I dont argue that the vaccine is an experimental drug, so that point is moot.
They werent banned here, they just were no longer approved for treatment of covid. Moreover since doctors were using it to try to treat covd without positive effect it caused a shortage and thus can be hard to get world wide for treatment of malaria now.
But no its not banned for treating malaria, but it is no longer approved for treating COVID.
I have no way of knowing or saying if the woman is faking or telling the truth. Based ont he placement of the electrodes on her head I would say it looks legit as that does appear to be the proper placement for the electrodes.
With that said hundreds of thousands of people get anurisms every day. Start giving out a vaccine it is inevitable someone somewhere is going to have an annurism the same day as the vaccine. So in and of itself this isnt evidence that there is any connection to the vaccine, its just evidence that the world is a big place.
That said there **is** some legitimate risk of blood clot from the AZ vaccine. It isnt enough for most countries to pull the vaccine but its enough for germany to say it is no longer approved for people who arent at high risk of death from COVID, so it is a real concern. That said I havent heard anything of J&J being associated to blood clots, which could cause an aneurysm potentially. So it is at least possible that J&J vaccine caused this, but even if it did that doesnt neccesarly mean the vaccine is bad, if it is a side effect and the side effect is extremely rare it may be a reasonable risk for most people.
In the end the answer is... right now we dont have any evidence to think the J&J vaccine caused it, but its always possible, but if it turns out to be the case its likely to be extremely rare.
You can almost never draw causation when it comes to medications and single cases. We just dont have the means. We do it with statistical correlation and that means looking at large groups of people.

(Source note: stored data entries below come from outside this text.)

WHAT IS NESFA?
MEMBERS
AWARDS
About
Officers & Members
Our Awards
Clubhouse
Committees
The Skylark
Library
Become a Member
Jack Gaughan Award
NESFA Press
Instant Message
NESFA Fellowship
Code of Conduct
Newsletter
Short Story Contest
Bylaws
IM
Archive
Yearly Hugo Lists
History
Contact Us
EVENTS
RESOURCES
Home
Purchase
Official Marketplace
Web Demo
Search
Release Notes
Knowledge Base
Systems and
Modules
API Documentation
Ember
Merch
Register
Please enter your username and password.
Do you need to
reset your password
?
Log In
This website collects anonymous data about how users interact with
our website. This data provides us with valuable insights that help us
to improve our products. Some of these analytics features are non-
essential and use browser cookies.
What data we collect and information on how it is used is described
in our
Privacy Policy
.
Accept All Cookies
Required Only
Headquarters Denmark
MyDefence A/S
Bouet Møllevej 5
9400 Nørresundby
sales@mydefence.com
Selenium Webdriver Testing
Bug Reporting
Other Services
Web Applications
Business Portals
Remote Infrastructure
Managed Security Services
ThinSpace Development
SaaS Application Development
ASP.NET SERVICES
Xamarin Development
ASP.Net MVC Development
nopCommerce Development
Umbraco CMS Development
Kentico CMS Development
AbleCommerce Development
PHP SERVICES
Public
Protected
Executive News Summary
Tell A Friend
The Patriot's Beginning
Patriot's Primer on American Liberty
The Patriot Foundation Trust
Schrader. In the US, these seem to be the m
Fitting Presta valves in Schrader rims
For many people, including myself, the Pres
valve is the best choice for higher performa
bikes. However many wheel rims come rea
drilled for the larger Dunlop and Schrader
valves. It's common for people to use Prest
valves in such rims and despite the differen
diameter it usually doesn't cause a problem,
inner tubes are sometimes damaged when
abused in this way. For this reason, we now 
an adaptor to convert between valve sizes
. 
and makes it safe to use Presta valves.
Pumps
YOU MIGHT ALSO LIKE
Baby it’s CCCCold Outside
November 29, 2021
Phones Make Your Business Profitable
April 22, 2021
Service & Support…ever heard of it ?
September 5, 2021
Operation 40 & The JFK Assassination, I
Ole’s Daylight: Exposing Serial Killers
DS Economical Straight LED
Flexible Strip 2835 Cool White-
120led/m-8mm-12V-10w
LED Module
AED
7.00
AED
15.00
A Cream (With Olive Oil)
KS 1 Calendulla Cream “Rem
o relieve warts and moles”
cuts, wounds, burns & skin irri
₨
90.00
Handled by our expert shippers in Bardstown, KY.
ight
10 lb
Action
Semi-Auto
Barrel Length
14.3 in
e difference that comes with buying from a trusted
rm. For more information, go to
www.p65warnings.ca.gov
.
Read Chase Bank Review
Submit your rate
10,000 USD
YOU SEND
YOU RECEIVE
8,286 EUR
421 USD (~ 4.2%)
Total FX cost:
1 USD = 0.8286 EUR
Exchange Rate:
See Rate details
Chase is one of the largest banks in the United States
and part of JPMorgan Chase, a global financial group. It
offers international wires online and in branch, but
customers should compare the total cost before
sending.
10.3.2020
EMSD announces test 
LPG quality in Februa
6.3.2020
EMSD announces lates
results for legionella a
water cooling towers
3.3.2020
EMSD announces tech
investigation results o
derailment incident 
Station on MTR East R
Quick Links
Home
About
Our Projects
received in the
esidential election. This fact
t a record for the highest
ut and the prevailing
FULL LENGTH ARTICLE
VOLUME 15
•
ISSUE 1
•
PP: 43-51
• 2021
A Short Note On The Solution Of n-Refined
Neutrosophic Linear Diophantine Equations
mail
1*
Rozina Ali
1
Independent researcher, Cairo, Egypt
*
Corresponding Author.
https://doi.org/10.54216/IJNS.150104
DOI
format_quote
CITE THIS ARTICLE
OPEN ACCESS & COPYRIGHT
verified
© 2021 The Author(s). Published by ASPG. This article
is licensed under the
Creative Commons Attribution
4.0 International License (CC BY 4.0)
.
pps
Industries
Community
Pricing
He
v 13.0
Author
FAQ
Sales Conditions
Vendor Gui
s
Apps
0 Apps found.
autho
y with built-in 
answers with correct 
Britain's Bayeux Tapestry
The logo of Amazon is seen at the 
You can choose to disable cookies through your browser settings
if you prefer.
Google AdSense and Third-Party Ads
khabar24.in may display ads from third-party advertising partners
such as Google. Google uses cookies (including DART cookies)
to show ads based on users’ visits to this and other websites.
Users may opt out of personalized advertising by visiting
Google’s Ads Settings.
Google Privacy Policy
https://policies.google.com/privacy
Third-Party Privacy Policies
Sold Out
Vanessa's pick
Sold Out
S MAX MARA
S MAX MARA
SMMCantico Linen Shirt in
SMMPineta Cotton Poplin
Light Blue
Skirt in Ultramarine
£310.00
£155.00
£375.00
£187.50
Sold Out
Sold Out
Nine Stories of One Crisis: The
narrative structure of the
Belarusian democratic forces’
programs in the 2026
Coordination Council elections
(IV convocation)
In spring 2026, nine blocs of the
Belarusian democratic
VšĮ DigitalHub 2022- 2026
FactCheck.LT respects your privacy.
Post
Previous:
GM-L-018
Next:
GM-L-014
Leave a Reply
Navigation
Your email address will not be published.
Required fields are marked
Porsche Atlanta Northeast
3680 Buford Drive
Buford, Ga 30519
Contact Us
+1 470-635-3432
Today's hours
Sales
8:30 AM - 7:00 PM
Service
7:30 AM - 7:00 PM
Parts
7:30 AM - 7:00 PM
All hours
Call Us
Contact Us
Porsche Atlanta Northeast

Ideally what should happen, and what usually does happen. Is her hospital visit is flagged when it is seen it happened right after a vaccine and is added to the FDA database of all people who had serious medical issues with a potential but unknown link to the virus. Then if enough people show the same problems, enough that it is higher than the background rate, then they will usually look into it more deeply and look at better data and do better studies and either pull the vaccine or add it as a warning and a side effect.
Thats exactly how it went down with AZ, blood clots were seen to be happening at a higher rate than usual, was concluded it was due to the AZ vaccine,a nd it was added as a warning to the drug and some countries adjusted their approach to administering it as a result.
One person will never tell you anything useful though.
"In the end the answer is... right now we dont have any evidence to think the J&J vaccine caused it, but its always possible, but if it turns out to be the case its likely to be extremely rare."
Yes, about where I landed, but I guess I'm starting to think, this is a person who has came out in public, and it'd be interesting if there was a public followup of any kind, because the ban/repost was a bit of a red flag to me, so I got curious.
But, in the end, even if we did know how she was today, odds are, we still would have little to no evidence of causation, just a correlation data point.